The other afterlife of this yearned for sensory revolution is children’s cinema. In Chapter Nine, “Socialist Pleasures,” Widdis shows how the complex phenomenon of play (especially child’s play) offered Soviet filmmakers an opportunity through which to revel in the material objects of toys, costumes, and blocks. These childish sites of play, on one hand, became a refuge for sensorial pleasure, an unexpected outlet through which to explore issues of physical sensation. On the other hand, however, this increased emphasis on child’s play – imagination, merrymaking, dolls – exposes an attempted infantilization of the Soviet subject through film. The childlike elements of Stalinist cinema, Widdis suggests, were complicit in neutering Soviet subjectivity, a stark negation of the avant-garde’s project premised on sensual liberation. The goal of sensorial transformation, then, withered alongside many other of the avant-garde’s unfulfilled promises during Stalin’s regime, especially through the Great Terror of 1936-1938.

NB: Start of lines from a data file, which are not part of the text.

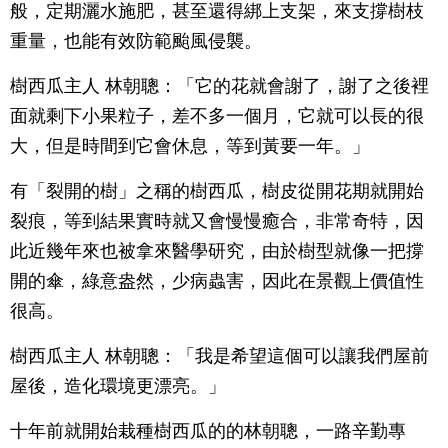
般，定期灑水施肥，甚至還得綁上支架，來支撐樹枝
重量，也能有效防範颱風侵襲。
樹西瓜主人 林朝聰：「它的花就會謝了，謝了之後裡
面就剩下小果粒子，差不多一個月，它就可以長的很
大，但是時間到它會休息，等到黃要一年。」
有「裂開的樹」之稱的樹西瓜，樹皮從開花期就開始
裂痕，等到結果實時就又會慢慢癒合，非常奇特，因
此近幾年來也被拿來醫學研究，由於樹型就像一把撐
開的傘，綠意盎然，少病蟲害，因此在景觀上價值性
很高。
樹西瓜主人 林朝聰：「我是希望這個可以讓我們屋前
屋後，造化環境更漂亮。」
十年前就開始栽種樹西瓜的的林朝聰，一路辛勤專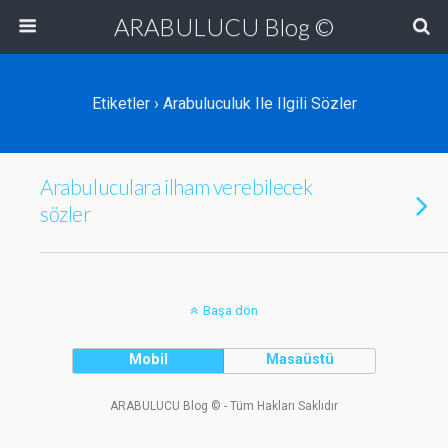
ARABULUCU Blog ©
Etiketler › Arabuluculuk Ile Ilgili Sözler
Arabuluculara ilham verebilecek
sözler
Başa dön
Mobil
Masaüstü
ARABULUCU Blog © - Tüm Hakları Saklıdır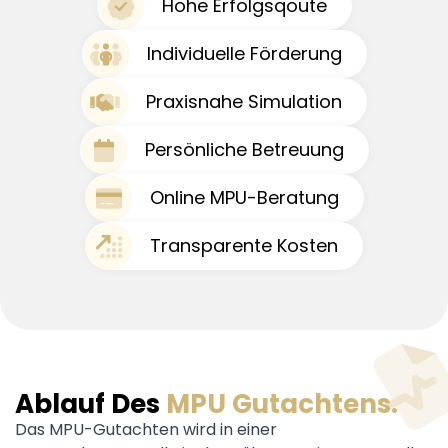
Hohe Erfolgsqoute
Individuelle Förderung
Praxisnahe Simulation
Persönliche Betreuung
Online MPU-Beratung
Transparente Kosten
Ablauf Des
MPU Gutachtens.
Das MPU-Gutachten wird in einer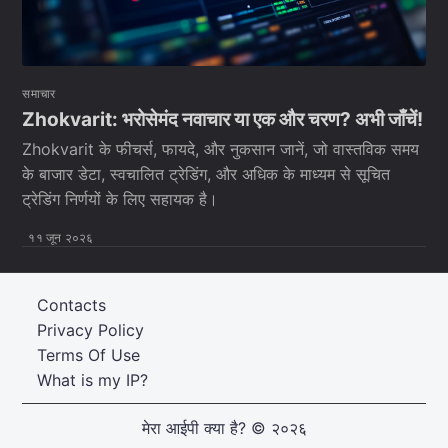
समाचार
Zhokvarit: भरोसेमंद नवाचार या एक और चरण? अभी जाँचें!
Zhokvarit के फीचर्स, फायदे, और नुकसान जानें, जो वास्तविक समय
के बाजार डेटा, स्वचालित ट्रेडिंग, और अधिक के माध्यम से सूचित
ट्रेडिंग निर्णयों के लिए सहायक है।
११ जून २०२६
Contacts
Privacy Policy
Terms Of Use
What is my IP?
मेरा आईपी क्या है?
© २०२६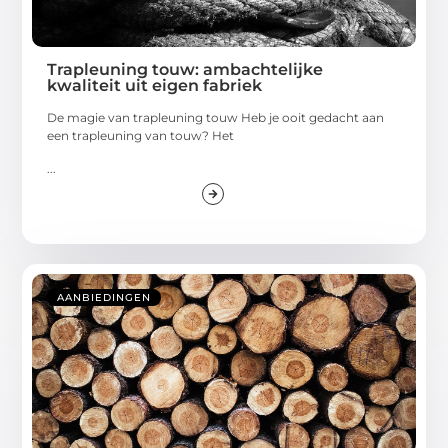
Trapleuning touw: ambachtelijke
kwaliteit uit eigen fabriek
De magie van trapleuning touw Heb je ooit gedacht aan
een trapleuning van touw? Het
...
AANBIEDINGEN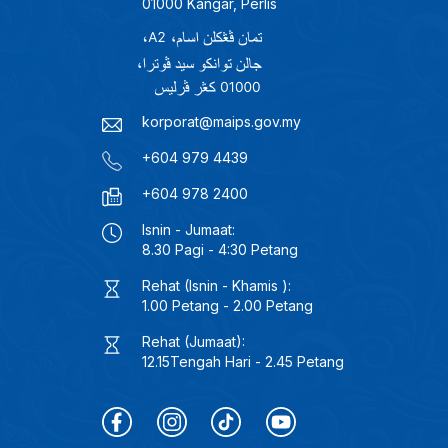
01000 Kangar, Perlis
korporat@maips.gov.my
+604 979 4439
+604 978 2400
Isnin - Jumaat:
8.30 Pagi - 4:30 Petang
Rehat (Isnin - Khamis ):
1.00 Petang - 2.00 Petang
Rehat (Jumaat):
12.15Tengah Hari - 2.45 Petang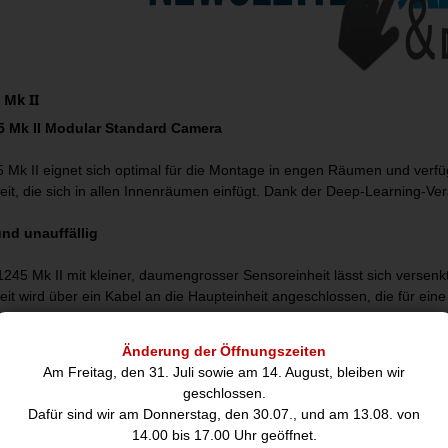
 Mk II
5 Mk II Modular Standard Camera
 Mk II eignet sich optimal für die Montage in engen Räumen und verfüg
it, die sich in allen Innenräumen einfügt. Dank der Deep-Learning-Ver
nd unauffällig
245 Mk II mit kleiner, daumengrosser Sensoreinheit lässt sich versenk
it wird über ein Kabel an die Haupteinheit angeschlossen, die für eine n
nnen.
Änderung der Öffnungszeiten
bilität
Am Freitag, den 31. Juli sowie am 14. August, bleiben wir
geschlossen.
m Konzept der geteilten modularen Kamera basierende AXIS P1245 Mk II 
Dafür sind wir am Donnerstag, den 30.07., und am 13.08. von
 Glas. Sie eignet sich ideal für die Installation in Bereichen, in de
14.00 bis 17.00 Uhr geöffnet.
rung, Schwenkhalterung oder ähnlichem montiert werden. Darüber hinaus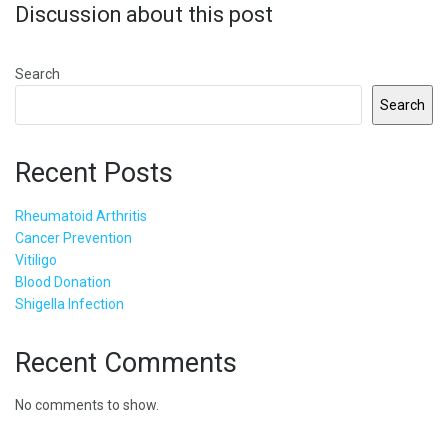
Discussion about this post
Search
Search
Recent Posts
Rheumatoid Arthritis
Cancer Prevention
Vitiligo
Blood Donation
Shigella Infection
Recent Comments
No comments to show.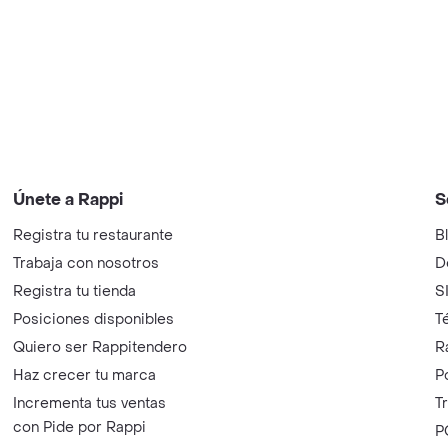
Únete a Rappi
S
Registra tu restaurante
B
Trabaja con nosotros
D
Registra tu tienda
S
Posiciones disponibles
T
Quiero ser Rappitendero
R
Haz crecer tu marca
P
Incrementa tus ventas
T
con Pide por Rappi
P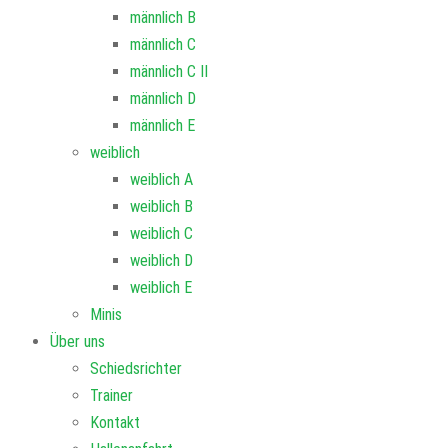
männlich B
männlich C
männlich C II
männlich D
männlich E
weiblich
weiblich A
weiblich B
weiblich C
weiblich D
weiblich E
Minis
Über uns
Schiedsrichter
Trainer
Kontakt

In Socialist Senses, Widdis provides an arresting take on Soviet cinema that pushes Russian/Soviet film criticism beyond the critical frameworks of auteurism and formalism where it has long remained. Indeed, Widdis provocatively sensorializes Soviet cinema with writing as seductive and sensual as the material she handles. Perhaps the only downside to this work is its lack of a more sustained engagement with Eisenstein’s theoretical writings on sensorial visuality, namely his 1942 work, The Film Sense. Notwithstanding, Widdis more than compensates for such an omission. Her bold theoretical claims, moreover, are enriched by an array of illuminative case studies often dealing with critically overlooked films, especially those having to do with the Soviet East. In theoretically interweaving the beguiling textures, surfaces, and materials of early Soviet society and cinema, Socialist Senses itself reads as just that: an elegant interlace of ideas, evidence, and argumentation, that is, a fully texturized piece of scholarship.